Of course weather that people prefer is not always what’s best for young and growing crops. Driving from the west across Iowa, I found crops to be smaller than expected. While the early and record-setting warm spring allowed planters to roll along quickly and well ahead of schedule, a dry May for much of the Corn Belt slowed corn’s growth progress, a bit less so for soybeans. This week’s USDA Crop Progress report dropped the corn rating to 66 percent “good to excellent.” That compares to 77 percent last year and the 10-year average of 69 percent. Soybeans also lost ground, moving from 65 percent to 60 percent “good to excellent” in a week.

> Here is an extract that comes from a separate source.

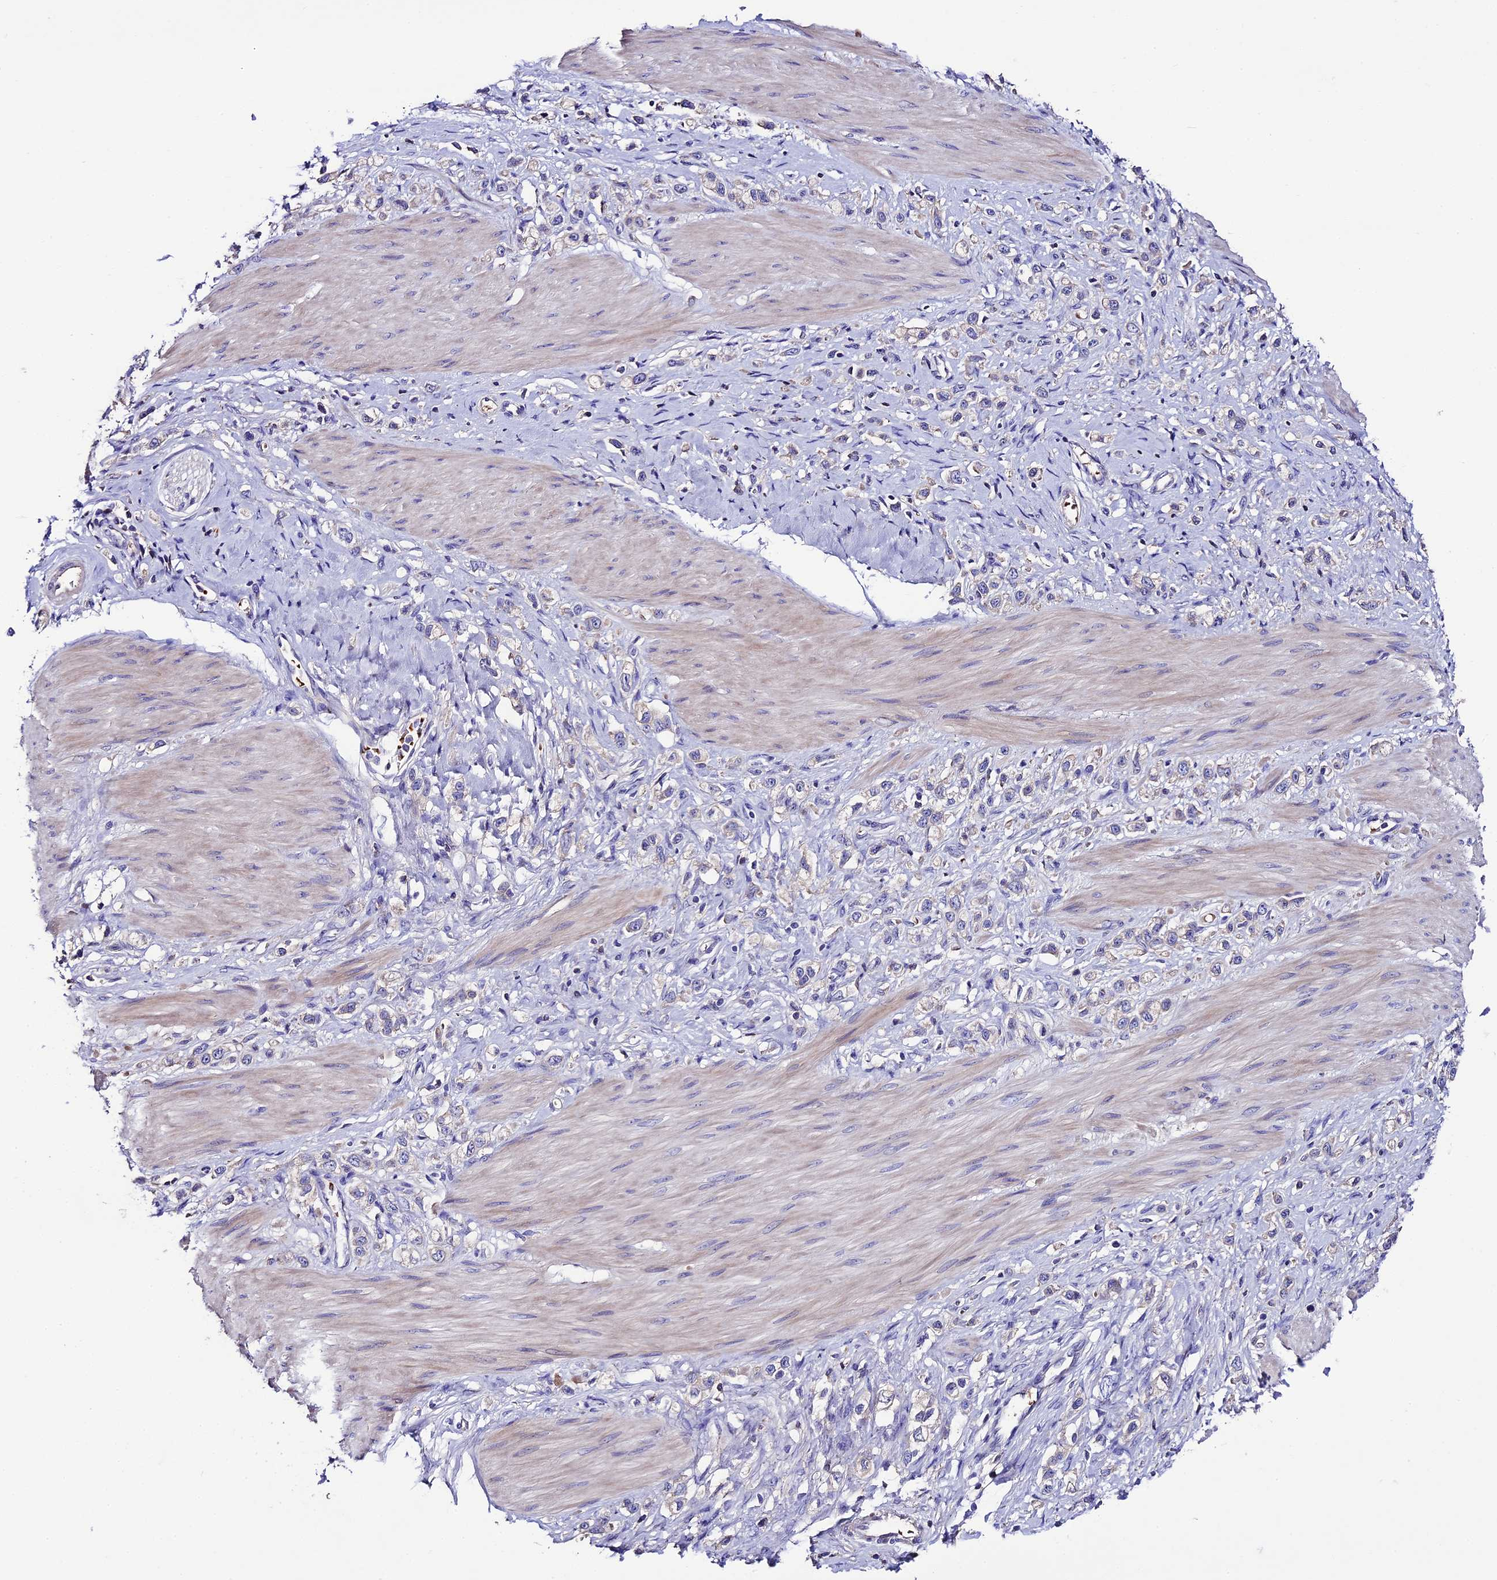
{"staining": {"intensity": "negative", "quantity": "none", "location": "none"}, "tissue": "stomach cancer", "cell_type": "Tumor cells", "image_type": "cancer", "snomed": [{"axis": "morphology", "description": "Adenocarcinoma, NOS"}, {"axis": "topography", "description": "Stomach"}], "caption": "This is an immunohistochemistry photomicrograph of stomach cancer. There is no staining in tumor cells.", "gene": "TCP11L2", "patient": {"sex": "female", "age": 65}}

Sure, most of the growing season lies ahead, but most places are trying to recoup a moisture deficit that started last fall and didn’t improve through a nearly snow-less winter. The National Weather Service shows most of the Corn Belt is 1 to 2 inches short of rain over the past few weeks. The growing crop’s moisture demands will increase in the weeks ahead.

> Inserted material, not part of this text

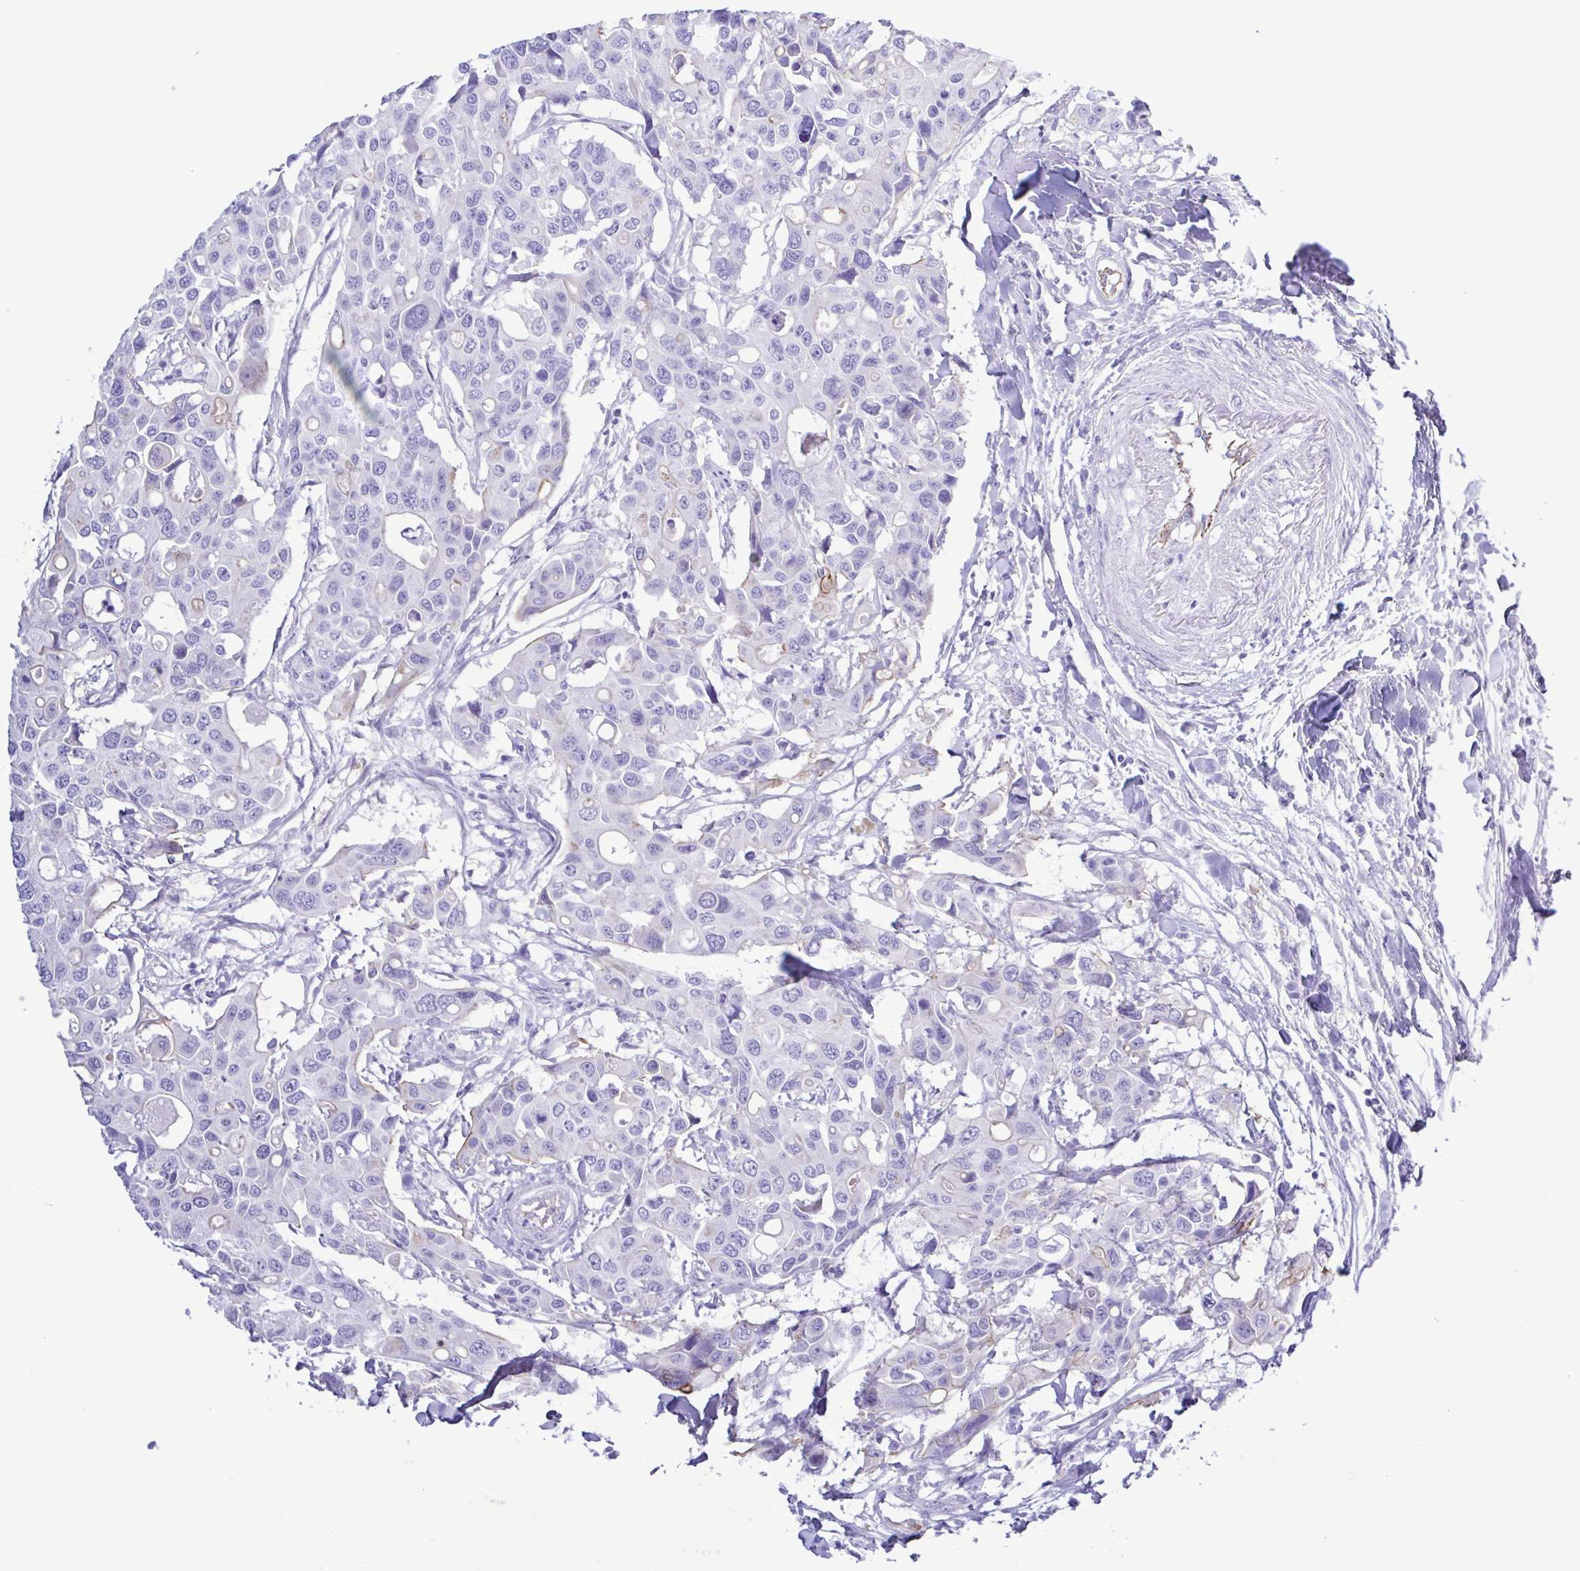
{"staining": {"intensity": "negative", "quantity": "none", "location": "none"}, "tissue": "colorectal cancer", "cell_type": "Tumor cells", "image_type": "cancer", "snomed": [{"axis": "morphology", "description": "Adenocarcinoma, NOS"}, {"axis": "topography", "description": "Colon"}], "caption": "This is an IHC histopathology image of adenocarcinoma (colorectal). There is no expression in tumor cells.", "gene": "CYP11A1", "patient": {"sex": "male", "age": 77}}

USDA still has its yield estimate pegged at 166 bushels per acre, increasingly the trade is thinking along the lines of 162 bushels. The point of real concern for supply, demand and carryover issues is 155 bushels. Soybeans are a whole other story, even with good growing weather, supplies will be tight, and soybean meal prices high.
All in all, pork producers have caught a bit of a break on feed costs, and that always lifts their spirits. Add in a long-awaited downturn in market hog numbers, and producer profitability has improved, actually doubled in a week. Whether that will last a couple weeks, a month or two has yet to play out, but for now producers are claiming $20-per-head profits, versus the $10 of the recent past and certainly more than the $4 to $5 projected for this fall. Depending on their risk management strategies and abilities, any given producer could be doing much better or worse.